=== Extract to read ===

Postal workers use video for “U.S. Mail Not For Sale” campaign
apwu.org

WASHINGTON—A man dumps half a dozen peeled potatoes on the post office counter. A preteen comes in twirling her hula hoop. She wants to mail it to a girlfriend. And a bare-chested surfer dude flourishes his board. He wants to put postage on it – to Malibu?

Welcome to the wide range of goods you can send through the U.S. Mail, shown in one of several hilarious ad spots the Postal Workers are running on the web and elsewhere.

The spots, an AFL-CIO-sponsored petition now on its website, and a mass rally on Jan. 6 at U.S. Postal Service headquarters in D.C. are all part of www.USMailNotForSale, the union-designed campaign crafted to forestall the GOP Trump administration’s right-wing scheme to privatize the Postal Service. Other unions have joined the anti-privatization push.

The point of the ads: The Postal Service is cheap, especially compared to private shippers, it delivers to every address in the country, most of them right to your door, it’s six days a week, it doesn’t take a federal dime in subsidies, it employs your friends and neighbors – and you can send practically anything (within reason).

It’s also a key route for into the middle class for people of color, Postal Workers Legislative/Political Director Judy Beard said as she showed two of the ads to a group of organizers and activists on Jan. 18 during the AFL-CIO’s Martin Luther King commemorative conference. NAACP Vice President Hilary O. Shelton made the same point at the Jan. 6 rally.

===

Request A
Answer these questions on the postal campaign article, one answer a line, marked the same way:
(i) On what date was the mass rally at U.S. Postal Service headquarters held?
(ii) What does the preteen in the ad want to mail?
(iii) Who showed two of the ads to organizers and activists at the AFL-CIO's Martin Luther King commemorative conference?

=== Data in this exercise ===

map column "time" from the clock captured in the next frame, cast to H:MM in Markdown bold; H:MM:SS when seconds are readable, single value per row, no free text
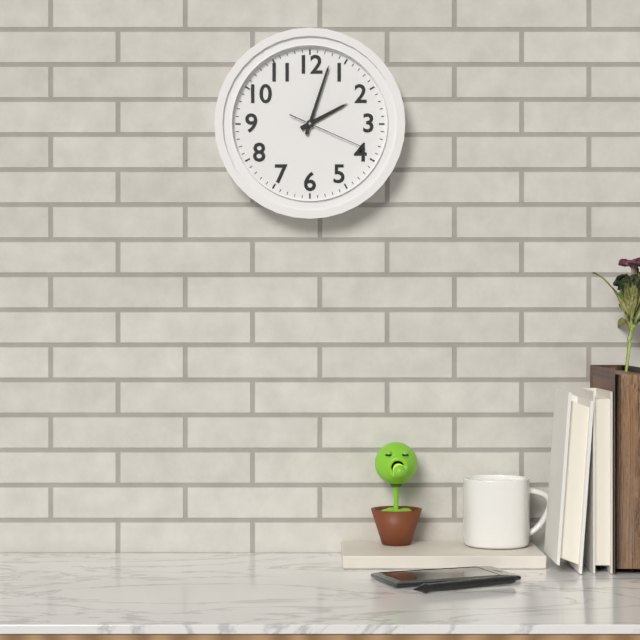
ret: **2:03:19**
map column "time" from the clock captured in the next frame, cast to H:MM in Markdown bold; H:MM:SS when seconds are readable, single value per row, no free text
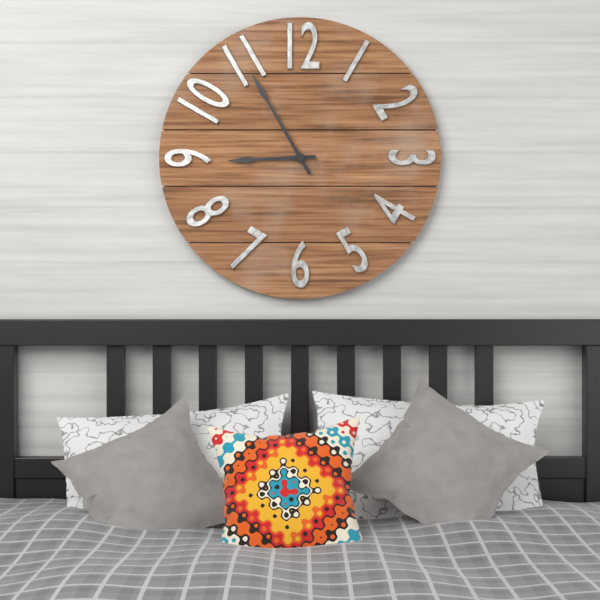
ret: **8:55**
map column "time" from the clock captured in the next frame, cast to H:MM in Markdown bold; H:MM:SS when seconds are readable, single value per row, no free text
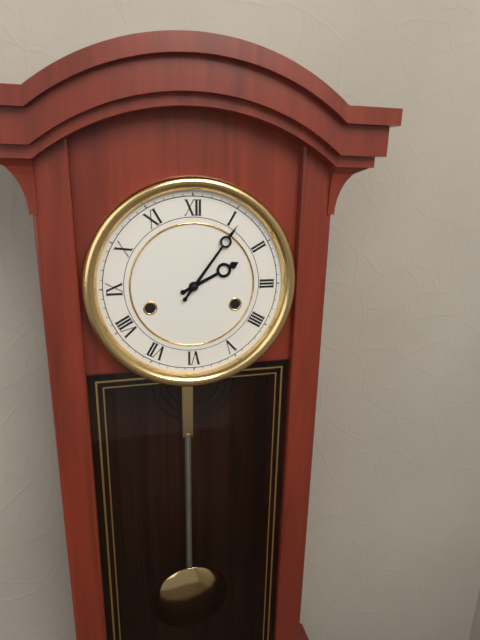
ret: **2:06**
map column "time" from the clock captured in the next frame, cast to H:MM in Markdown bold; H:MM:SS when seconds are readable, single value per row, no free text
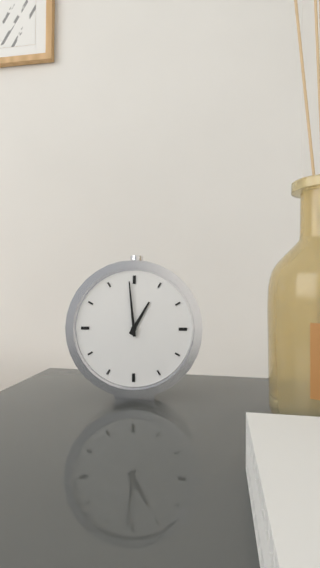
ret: **12:59**
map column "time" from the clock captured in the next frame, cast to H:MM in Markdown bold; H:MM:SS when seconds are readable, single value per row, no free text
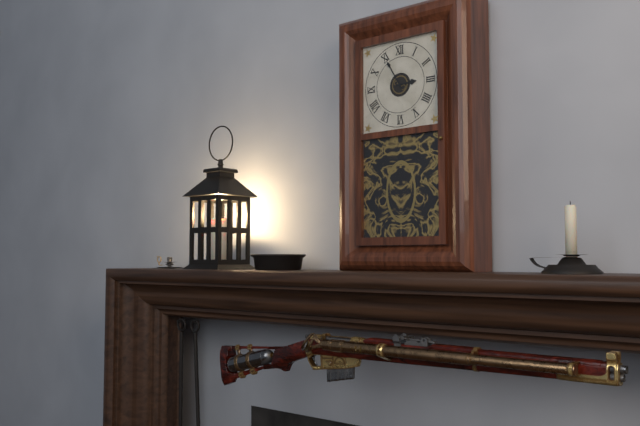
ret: **2:55**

===

Request B
Switch "next frame" to "following frame" in the rows, from the first line up to and including the line with "ret: **2:06**". Repeat those lines otherwise unchanged, and leave out the pictures.

Finished answer A
(i) Jan. 6
(ii) Her hula hoop, to a girlfriend
(iii) Judy Beard, the Postal Workers Legislative/Political Director

Finished answer B
map column "time" from the clock captured in the following frame, cast to H:MM in Markdown bold; H:MM:SS when seconds are readable, single value per row, no free text
ret: **2:03:19**
map column "time" from the clock captured in the following frame, cast to H:MM in Markdown bold; H:MM:SS when seconds are readable, single value per row, no free text
ret: **8:55**
map column "time" from the clock captured in the following frame, cast to H:MM in Markdown bold; H:MM:SS when seconds are readable, single value per row, no free text
ret: **2:06**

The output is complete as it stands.